● TASK OBJECTIVE:
The lines below from the one with "Οικιστικό 361τ.μ. προς πώληση" up to and including the one with "ема фильтров с" are what you should set down, exactly and without pictures.

• • • •

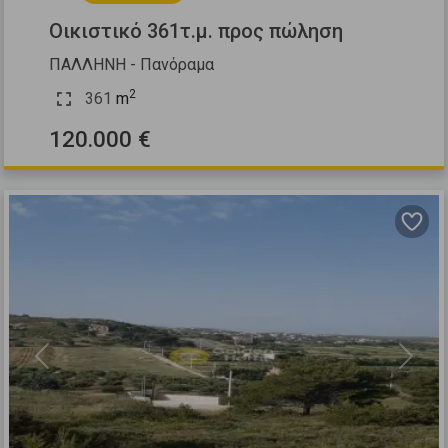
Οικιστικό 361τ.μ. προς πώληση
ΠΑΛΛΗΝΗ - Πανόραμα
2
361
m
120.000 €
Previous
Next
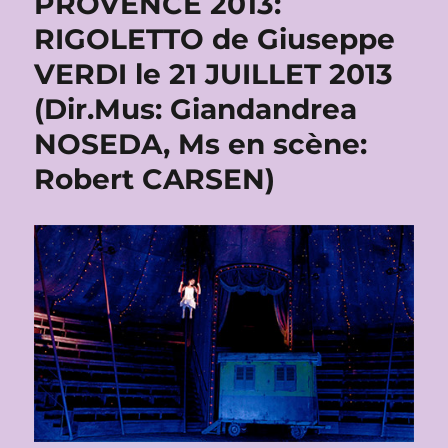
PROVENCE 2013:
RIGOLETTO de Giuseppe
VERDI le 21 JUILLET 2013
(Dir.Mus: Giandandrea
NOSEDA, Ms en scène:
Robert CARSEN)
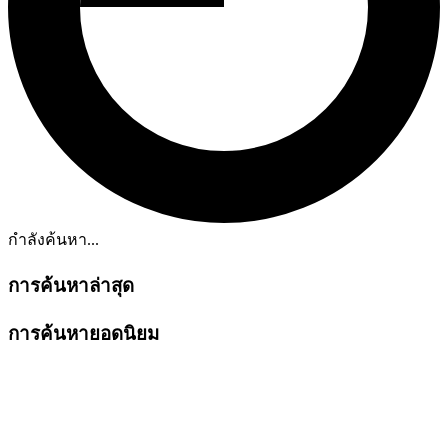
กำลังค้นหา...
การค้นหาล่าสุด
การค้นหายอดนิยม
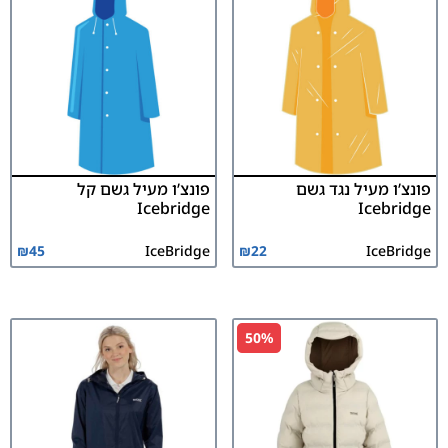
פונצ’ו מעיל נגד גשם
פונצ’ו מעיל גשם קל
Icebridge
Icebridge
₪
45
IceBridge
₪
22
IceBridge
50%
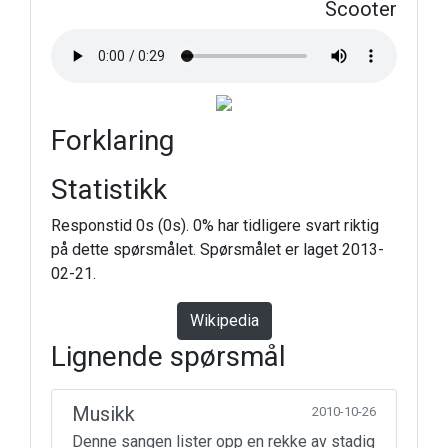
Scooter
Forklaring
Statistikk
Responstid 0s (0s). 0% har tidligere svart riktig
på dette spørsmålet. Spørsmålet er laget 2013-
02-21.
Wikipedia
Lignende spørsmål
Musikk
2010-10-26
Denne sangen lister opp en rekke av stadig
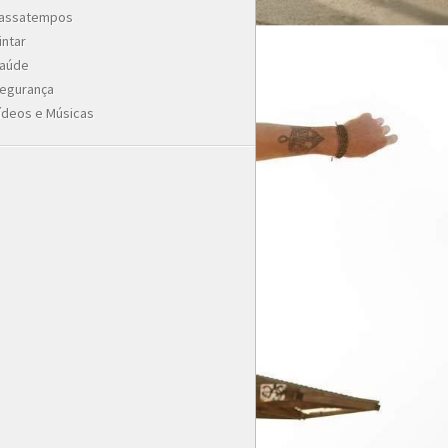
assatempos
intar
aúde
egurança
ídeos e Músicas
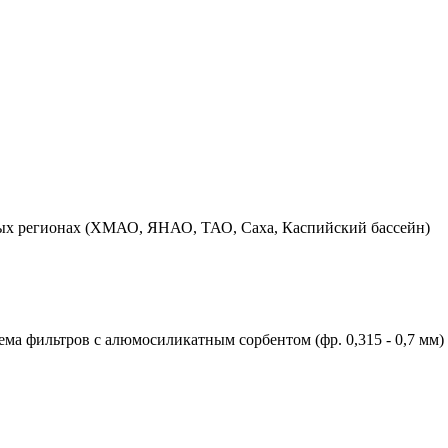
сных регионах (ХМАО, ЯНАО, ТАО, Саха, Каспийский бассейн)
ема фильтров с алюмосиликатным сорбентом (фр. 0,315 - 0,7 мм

• • • •

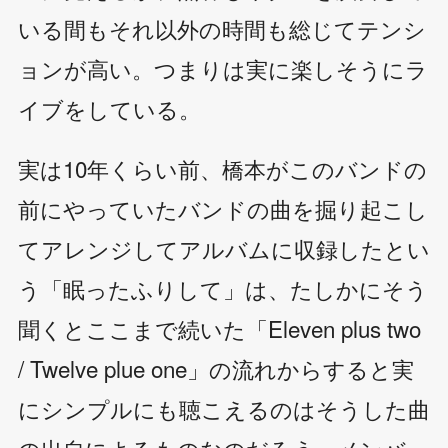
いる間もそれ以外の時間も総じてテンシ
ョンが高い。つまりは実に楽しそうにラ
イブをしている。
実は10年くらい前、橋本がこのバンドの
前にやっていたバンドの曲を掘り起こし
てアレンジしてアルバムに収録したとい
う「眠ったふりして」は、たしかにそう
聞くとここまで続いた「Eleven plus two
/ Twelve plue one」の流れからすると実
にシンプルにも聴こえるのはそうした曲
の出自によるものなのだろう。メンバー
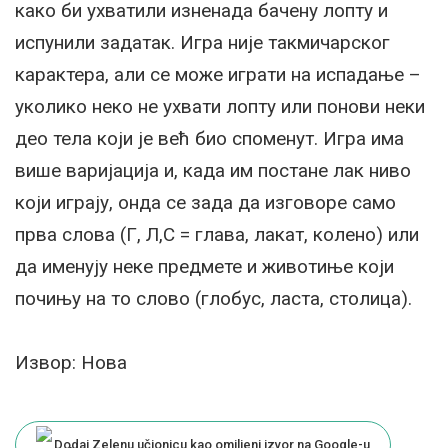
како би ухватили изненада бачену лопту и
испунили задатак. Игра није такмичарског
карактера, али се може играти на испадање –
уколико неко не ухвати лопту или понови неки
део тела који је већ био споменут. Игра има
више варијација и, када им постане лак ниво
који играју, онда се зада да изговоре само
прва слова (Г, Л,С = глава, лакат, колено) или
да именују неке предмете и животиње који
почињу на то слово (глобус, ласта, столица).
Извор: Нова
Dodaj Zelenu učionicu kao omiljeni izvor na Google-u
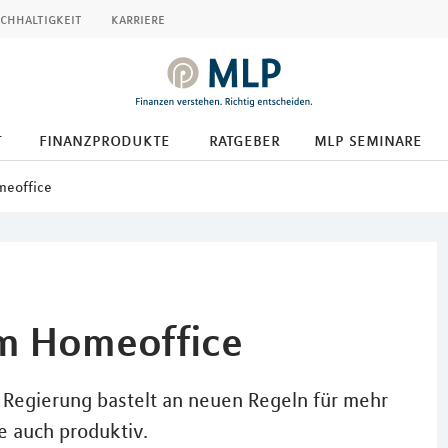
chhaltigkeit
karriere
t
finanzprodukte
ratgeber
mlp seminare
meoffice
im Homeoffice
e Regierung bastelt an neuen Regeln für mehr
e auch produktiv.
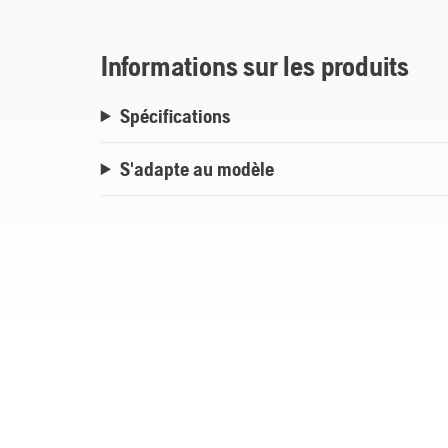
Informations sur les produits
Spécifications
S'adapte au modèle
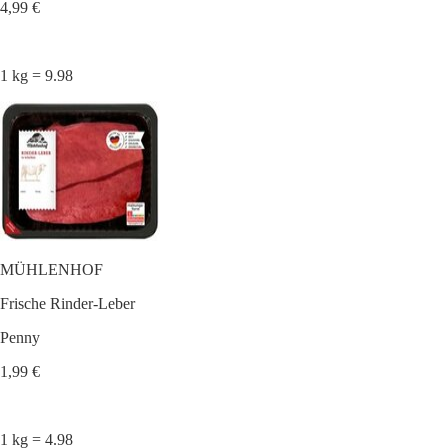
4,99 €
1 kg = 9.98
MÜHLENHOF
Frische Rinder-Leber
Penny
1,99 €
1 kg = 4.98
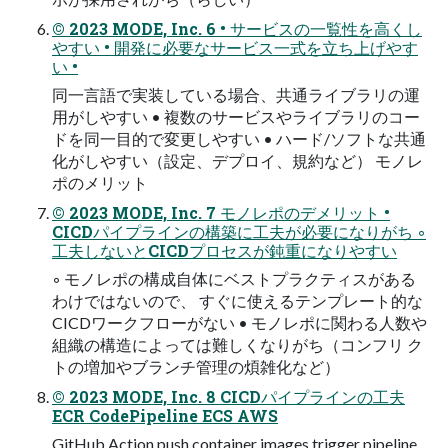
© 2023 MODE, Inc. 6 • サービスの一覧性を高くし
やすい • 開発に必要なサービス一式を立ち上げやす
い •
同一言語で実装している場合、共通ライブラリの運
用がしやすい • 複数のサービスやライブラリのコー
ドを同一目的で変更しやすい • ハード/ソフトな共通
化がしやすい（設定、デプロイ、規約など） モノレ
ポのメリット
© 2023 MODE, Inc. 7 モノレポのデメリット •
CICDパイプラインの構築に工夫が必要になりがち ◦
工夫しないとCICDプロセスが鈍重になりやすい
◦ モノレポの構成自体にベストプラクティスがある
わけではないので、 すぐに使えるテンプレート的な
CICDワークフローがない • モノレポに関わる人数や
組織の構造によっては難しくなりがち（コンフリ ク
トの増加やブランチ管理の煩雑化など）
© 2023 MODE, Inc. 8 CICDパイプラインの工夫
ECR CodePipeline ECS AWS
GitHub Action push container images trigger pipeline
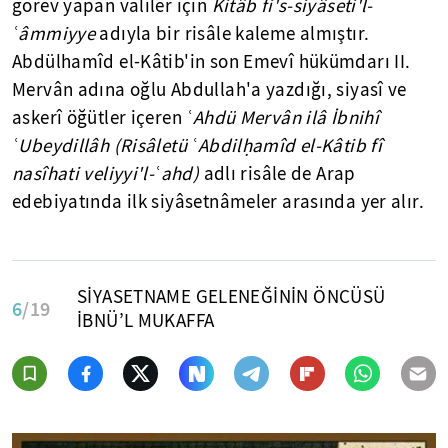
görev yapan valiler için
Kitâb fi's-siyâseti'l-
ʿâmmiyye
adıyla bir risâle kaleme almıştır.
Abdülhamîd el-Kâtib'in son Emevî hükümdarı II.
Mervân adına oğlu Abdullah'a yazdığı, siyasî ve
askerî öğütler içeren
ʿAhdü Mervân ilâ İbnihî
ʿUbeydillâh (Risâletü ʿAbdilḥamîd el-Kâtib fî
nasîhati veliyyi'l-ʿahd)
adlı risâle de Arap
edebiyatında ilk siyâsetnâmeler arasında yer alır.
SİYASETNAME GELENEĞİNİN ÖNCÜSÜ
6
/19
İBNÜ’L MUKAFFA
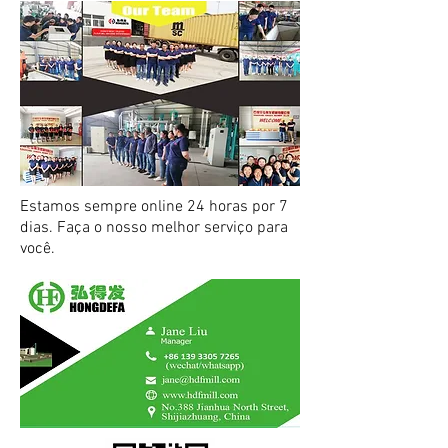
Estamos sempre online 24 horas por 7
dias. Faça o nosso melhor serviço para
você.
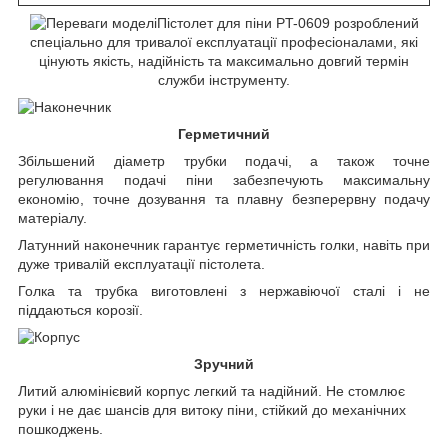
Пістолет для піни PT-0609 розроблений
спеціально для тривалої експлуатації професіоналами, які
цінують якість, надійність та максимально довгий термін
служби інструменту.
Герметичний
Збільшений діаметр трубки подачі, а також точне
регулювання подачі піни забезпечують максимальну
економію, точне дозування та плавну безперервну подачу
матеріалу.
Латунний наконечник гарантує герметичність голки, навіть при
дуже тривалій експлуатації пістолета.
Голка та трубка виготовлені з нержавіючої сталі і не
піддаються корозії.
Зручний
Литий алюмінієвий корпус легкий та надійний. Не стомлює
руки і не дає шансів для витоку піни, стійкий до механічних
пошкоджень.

• • • •

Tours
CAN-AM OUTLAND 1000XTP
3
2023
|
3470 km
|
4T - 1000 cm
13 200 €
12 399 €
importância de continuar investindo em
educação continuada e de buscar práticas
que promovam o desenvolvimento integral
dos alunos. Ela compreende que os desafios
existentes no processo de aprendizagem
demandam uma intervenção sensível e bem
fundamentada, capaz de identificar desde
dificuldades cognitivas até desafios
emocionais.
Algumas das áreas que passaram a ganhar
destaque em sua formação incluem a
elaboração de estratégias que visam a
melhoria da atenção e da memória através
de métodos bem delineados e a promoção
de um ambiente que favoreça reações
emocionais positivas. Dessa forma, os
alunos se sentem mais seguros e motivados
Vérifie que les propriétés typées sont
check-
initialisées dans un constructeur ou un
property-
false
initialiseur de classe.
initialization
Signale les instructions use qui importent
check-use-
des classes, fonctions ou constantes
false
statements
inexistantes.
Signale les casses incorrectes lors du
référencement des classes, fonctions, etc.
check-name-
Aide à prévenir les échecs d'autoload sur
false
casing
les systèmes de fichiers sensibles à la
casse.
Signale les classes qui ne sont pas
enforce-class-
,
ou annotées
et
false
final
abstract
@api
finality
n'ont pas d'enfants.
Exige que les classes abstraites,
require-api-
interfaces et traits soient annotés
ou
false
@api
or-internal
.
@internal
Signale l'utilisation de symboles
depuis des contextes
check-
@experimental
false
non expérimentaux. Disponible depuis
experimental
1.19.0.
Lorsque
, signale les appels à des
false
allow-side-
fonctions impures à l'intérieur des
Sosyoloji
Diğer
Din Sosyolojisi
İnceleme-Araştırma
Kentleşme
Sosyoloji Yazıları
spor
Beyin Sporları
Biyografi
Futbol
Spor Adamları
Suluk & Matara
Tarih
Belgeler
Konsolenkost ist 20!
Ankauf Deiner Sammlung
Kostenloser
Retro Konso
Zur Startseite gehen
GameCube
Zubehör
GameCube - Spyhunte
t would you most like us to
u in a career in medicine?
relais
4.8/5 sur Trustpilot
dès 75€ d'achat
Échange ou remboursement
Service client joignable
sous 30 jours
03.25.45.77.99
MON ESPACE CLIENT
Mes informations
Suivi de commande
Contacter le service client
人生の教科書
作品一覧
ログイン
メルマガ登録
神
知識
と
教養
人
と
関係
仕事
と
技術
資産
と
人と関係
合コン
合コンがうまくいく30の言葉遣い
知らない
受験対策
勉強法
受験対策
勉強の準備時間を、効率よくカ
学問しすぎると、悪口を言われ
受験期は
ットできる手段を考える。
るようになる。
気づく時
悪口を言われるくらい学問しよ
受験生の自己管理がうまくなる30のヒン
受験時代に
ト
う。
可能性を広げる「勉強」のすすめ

• • • •

● SOLUTION TO THE EXERCISE:
Οικιστικό 361τ.μ. προς πώληση
ΠΑΛΛΗΝΗ - Πανόραμα
2
361
m
120.000 €
Previous
Next
PROVENCE 2013:
RIGOLETTO de Giuseppe
VERDI le 21 JUILLET 2013
(Dir.Mus: Giandandrea
NOSEDA, Ms en scène:
Robert CARSEN)
กำลังค้นหา...
การค้นหาล่าสุด
การค้นหายอดนิยม
פונצ’ו מעיל נגד גשם
פונצ’ו מעיל גשם קל
Icebridge
Icebridge
₪
45
IceBridge
₪
22
IceBridge
50%
Scooter
Forklaring
Statistikk
Responstid 0s (0s). 0% har tidligere svart riktig
på dette spørsmålet. Spørsmålet er laget 2013-
02-21.
Wikipedia
Lignende spørsmål
Musikk
2010-10-26
Denne sangen lister opp en rekke av stadig
assatempos
intar
aúde
egurança
ídeos e Músicas
сных регионах (ХМАО, ЯНАО, ТАО, Саха, Каспийский бассейн)
ема фильтров с алюмосиликатным сорбентом (фр. 0,315 - 0,7 мм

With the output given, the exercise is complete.